INPUT RECORDS:
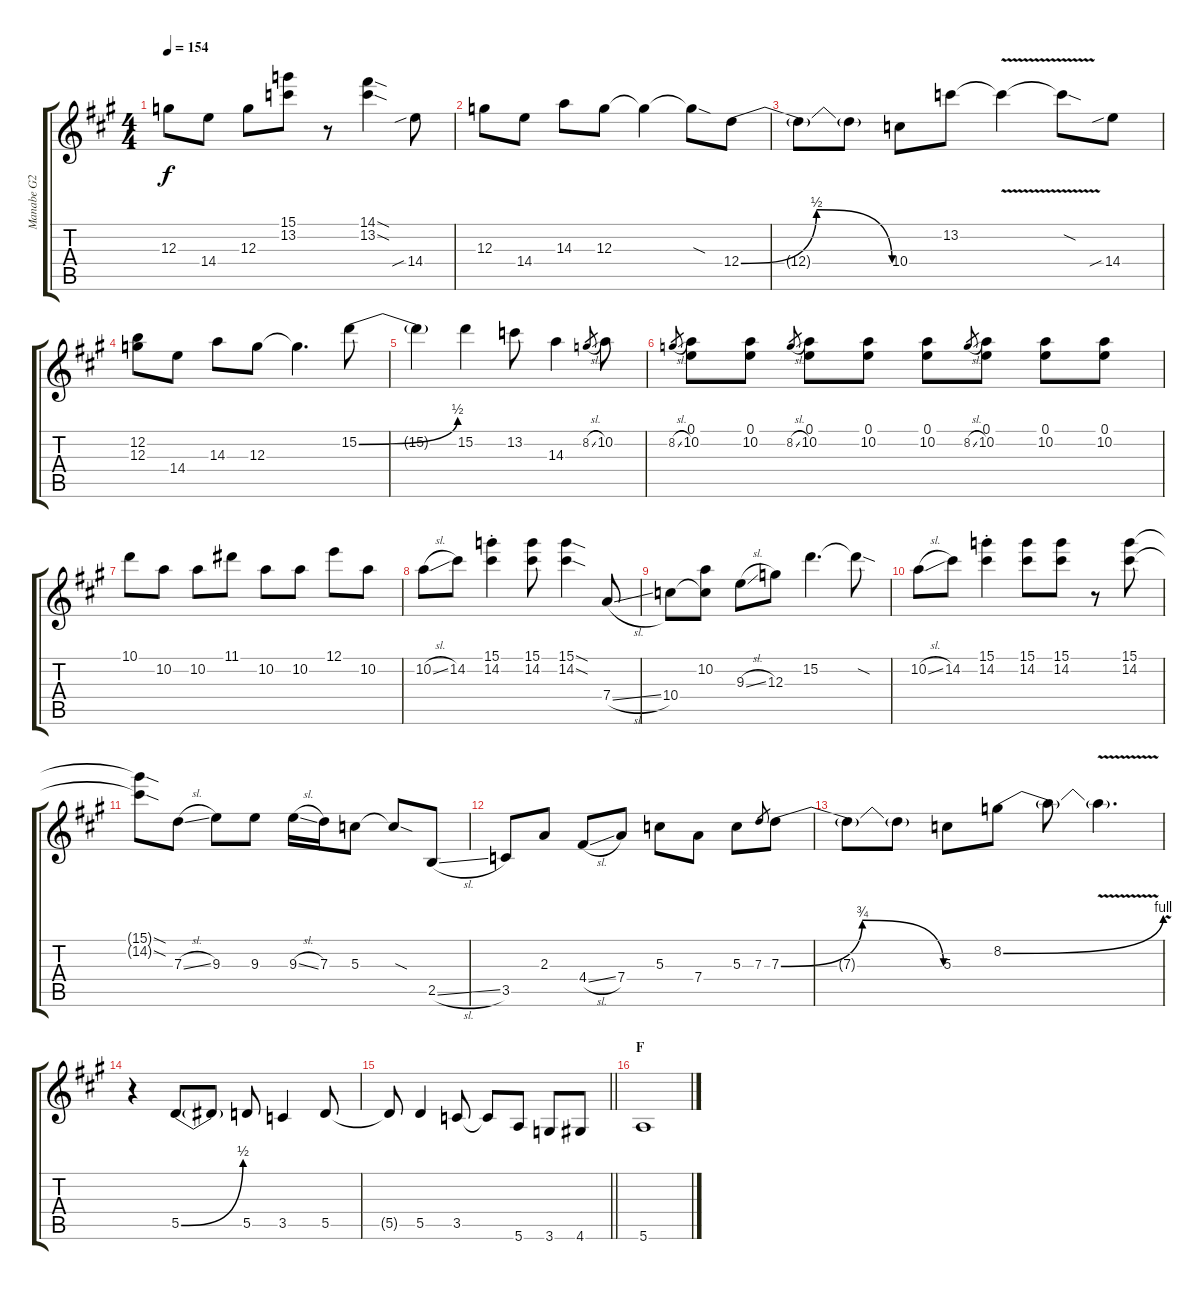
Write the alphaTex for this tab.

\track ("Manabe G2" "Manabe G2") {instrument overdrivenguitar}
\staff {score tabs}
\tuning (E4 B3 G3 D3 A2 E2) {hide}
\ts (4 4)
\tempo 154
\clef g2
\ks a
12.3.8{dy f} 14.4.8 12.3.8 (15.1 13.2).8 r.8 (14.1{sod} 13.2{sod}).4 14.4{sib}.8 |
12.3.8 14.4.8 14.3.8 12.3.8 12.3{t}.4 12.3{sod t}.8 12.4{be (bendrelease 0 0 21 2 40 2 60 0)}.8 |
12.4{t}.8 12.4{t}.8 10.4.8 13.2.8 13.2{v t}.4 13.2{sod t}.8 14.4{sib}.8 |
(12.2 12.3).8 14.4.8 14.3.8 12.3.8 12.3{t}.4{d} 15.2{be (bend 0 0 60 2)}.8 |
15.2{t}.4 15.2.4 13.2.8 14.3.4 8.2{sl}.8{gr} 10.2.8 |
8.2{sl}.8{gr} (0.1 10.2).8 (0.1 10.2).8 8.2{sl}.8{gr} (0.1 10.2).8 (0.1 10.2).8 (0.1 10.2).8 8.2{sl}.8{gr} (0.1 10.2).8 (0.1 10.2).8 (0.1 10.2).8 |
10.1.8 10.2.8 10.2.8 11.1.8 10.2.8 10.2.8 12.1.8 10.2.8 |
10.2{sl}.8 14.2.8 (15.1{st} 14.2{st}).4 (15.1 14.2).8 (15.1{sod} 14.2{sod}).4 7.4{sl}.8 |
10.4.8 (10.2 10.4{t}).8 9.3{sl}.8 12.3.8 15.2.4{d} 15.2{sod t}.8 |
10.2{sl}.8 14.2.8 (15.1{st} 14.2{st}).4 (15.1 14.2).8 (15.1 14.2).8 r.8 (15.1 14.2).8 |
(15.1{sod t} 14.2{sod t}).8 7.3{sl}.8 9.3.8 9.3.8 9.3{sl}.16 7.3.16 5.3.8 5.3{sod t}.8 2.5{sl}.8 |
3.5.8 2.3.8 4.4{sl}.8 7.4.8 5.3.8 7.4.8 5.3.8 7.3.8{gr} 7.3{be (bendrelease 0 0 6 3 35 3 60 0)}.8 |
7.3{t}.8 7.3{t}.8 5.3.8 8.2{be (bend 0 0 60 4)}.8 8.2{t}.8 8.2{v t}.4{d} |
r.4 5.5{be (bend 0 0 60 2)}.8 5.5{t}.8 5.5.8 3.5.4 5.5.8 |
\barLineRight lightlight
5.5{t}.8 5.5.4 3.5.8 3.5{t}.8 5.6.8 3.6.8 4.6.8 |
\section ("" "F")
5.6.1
* * *
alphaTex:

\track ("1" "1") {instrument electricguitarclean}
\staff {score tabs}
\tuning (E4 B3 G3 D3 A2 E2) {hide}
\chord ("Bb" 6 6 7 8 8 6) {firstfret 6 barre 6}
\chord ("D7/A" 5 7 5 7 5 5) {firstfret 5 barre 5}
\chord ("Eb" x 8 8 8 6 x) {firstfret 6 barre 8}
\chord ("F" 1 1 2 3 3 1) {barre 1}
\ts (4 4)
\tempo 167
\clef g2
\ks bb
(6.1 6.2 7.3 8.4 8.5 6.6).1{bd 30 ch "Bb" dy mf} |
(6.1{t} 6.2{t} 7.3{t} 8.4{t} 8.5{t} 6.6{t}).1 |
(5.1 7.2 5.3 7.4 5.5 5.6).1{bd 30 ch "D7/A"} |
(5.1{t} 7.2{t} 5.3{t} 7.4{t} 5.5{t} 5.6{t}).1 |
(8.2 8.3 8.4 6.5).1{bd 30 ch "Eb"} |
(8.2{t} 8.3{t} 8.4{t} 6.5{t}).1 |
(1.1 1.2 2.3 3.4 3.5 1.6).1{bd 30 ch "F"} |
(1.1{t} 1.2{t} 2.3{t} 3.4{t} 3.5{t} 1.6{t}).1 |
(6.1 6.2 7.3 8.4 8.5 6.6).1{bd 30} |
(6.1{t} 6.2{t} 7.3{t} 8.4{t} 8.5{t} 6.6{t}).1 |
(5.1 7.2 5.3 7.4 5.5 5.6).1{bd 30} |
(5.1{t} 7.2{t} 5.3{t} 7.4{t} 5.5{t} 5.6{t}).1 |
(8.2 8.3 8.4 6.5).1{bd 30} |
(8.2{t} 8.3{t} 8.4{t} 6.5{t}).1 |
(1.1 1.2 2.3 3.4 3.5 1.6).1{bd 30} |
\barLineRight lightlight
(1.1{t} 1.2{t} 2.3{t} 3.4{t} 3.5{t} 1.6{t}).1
--
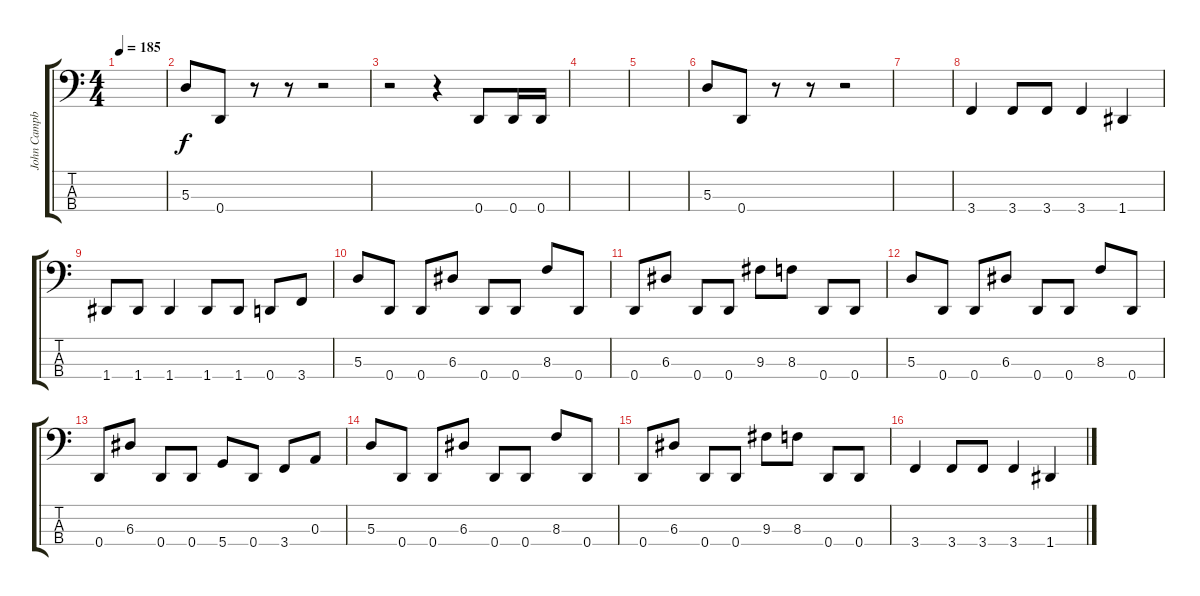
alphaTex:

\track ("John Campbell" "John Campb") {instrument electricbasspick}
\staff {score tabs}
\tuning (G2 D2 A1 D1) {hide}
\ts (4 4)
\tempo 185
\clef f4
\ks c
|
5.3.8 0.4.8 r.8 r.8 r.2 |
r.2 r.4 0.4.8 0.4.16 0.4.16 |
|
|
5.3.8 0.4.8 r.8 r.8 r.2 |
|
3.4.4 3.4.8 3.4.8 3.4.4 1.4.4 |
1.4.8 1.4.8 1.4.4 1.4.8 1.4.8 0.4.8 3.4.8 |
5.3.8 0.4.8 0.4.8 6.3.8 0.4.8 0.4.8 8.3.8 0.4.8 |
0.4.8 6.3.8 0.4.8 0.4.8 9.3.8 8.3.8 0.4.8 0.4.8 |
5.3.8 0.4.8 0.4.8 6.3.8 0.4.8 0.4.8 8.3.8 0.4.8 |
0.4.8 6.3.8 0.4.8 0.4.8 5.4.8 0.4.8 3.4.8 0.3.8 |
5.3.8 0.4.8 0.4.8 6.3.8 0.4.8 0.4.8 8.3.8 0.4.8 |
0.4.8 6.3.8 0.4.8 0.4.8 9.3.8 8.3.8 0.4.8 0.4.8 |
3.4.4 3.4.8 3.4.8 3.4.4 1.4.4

TASK GOAL: Count the lines in the entries above that contain the string "firstfret", treating uppercase and lowercase as different, and give only that number.

EXERCISE RESPONSE: 3